Obviously I haven't been around for the last two weeks. In my last post it was Danny's 30th birthday, and we were planning to celebrate, but also wondering if we were going to have a surprise guest at the party. Indeed... Danny's birthday celebration was spent in labor and delivery. He didn't get to blow out any candles on a cake, but I'd say it was a pretty memorable day, nevertheless. Our sweet little boy, Maxwell Andrew Johnson was born April 23rd 2013 at 5:37 AM, just a few hours shy or sharing a birthday with his daddy. Now they each have their own special day, and next year there will certainly be cake and ice cream.

We are beyond in love with our little boy! He is such a sweet special boy and our lives are forever changed for the better because of our beautiful five pound miracle. I just can't even articulate the way I feel about being a mommy to little Max. This is ETERNAL LOVE.

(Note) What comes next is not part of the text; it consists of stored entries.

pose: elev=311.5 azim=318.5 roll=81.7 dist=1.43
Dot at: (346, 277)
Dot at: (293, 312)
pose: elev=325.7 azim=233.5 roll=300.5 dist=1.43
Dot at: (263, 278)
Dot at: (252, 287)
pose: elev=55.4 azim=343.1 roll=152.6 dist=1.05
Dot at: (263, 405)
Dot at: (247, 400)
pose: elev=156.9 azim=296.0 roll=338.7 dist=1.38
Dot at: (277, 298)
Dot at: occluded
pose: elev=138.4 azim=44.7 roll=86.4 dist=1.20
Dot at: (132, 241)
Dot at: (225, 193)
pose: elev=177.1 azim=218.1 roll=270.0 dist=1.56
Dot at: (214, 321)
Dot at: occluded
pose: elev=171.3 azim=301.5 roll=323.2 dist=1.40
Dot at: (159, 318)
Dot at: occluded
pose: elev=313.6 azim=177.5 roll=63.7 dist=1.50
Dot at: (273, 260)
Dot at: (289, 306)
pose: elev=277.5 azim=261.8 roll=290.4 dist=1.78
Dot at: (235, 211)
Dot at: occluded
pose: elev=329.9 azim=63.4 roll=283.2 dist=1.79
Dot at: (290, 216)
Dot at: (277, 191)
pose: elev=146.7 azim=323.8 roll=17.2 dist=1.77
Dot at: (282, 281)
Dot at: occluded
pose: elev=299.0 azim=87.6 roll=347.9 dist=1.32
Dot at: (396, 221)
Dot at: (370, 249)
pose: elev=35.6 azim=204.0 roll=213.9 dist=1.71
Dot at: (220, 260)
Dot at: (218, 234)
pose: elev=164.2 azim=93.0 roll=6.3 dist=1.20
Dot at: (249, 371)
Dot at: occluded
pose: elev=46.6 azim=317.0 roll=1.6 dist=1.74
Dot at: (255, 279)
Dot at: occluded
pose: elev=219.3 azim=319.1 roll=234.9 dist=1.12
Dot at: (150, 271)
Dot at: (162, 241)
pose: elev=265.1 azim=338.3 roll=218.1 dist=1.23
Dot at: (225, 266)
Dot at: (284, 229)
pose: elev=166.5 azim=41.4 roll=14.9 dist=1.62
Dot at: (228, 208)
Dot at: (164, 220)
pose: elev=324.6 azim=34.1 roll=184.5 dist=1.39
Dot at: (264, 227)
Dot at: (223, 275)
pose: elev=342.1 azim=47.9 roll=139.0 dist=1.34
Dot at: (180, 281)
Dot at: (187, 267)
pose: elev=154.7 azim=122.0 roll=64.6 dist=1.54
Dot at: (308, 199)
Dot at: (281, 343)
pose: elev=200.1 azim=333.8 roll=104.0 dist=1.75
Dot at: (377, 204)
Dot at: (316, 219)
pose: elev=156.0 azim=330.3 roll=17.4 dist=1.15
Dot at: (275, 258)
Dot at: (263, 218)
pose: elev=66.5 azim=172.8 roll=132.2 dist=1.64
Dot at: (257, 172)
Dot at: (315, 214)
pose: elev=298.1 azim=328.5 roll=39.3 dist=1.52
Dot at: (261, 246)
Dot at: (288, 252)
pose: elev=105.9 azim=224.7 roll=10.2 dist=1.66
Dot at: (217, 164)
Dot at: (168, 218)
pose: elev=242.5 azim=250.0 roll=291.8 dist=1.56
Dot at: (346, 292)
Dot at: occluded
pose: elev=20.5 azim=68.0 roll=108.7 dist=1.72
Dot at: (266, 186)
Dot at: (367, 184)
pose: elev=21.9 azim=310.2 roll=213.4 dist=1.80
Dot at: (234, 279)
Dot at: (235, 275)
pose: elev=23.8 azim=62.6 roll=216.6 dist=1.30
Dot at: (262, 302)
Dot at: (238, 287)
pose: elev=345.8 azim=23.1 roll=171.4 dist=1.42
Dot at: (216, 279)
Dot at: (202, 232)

I've taken quite a few photos and tried to maintain a good record of my thoughts over the last two weeks, but photoshoots and blogging have honestly been quite low on our priority list. Little Max has had a rough start, and we have spent most of our time just working to keep him here and healthy. We had been sent home after the standard two days in the hospital, because he had squeaked by on all on the standards, but he just wasn't ready to thrive on his own, and should have been kept in NICU. We spent the better part of last week back in the hospital, being readmitted late Monday night with hypothermia and severe jaundice. He required bili-lights to rid his body of a toxic level of jaundice and heat lamps to maintain his temperature . He wasn't eating or breathing well on his own, and required a feeding tube and oxygen to sustain his life. We are home again and the fight continues while he struggles to learn how to eat on his own and his body continues to catch up developmentally.

Before leaving one of the young nurses said how nice it must have been to have him early and not have to be pregnant  an extra month. Actually, no. I would much rather have been uncomfortable and pregnant than to go through what we have been through over the last two weeks. It has been the hardest thing I've ever experienced. Having your child taken from your arms and watching him struggle for his life... I just can't really put into words what that felt like. Being able to take him home again, hold him in my arms, and rock him to sleep... what a truly sublime joy this has been.

I stood outside the other morning looking at our beautiful garden of tulips, feeling a slight breeze in the air and soaking it all in. In that moment I realized that everything is different now. The colors are more vibrant, the world is simpler yet so much more complex, and even the wind blows differntly now... But I wouldn't have it any other way.

I am just so grateful to have our little Max here, happy, and working on getting healthy. He is such a sweet and special little boy. He is a fighter. He is strong. He makes me so proud. I am so grateful for the prayers and generous offerings of love and kindness we have received during this time.

My energy and time is limited right now, and I'm not sure how long it will take before I am up to posting again, but when things settle down a bit you can count on pictures, pages, and pieces of our story... of Max's story. It's a beautiful one so far.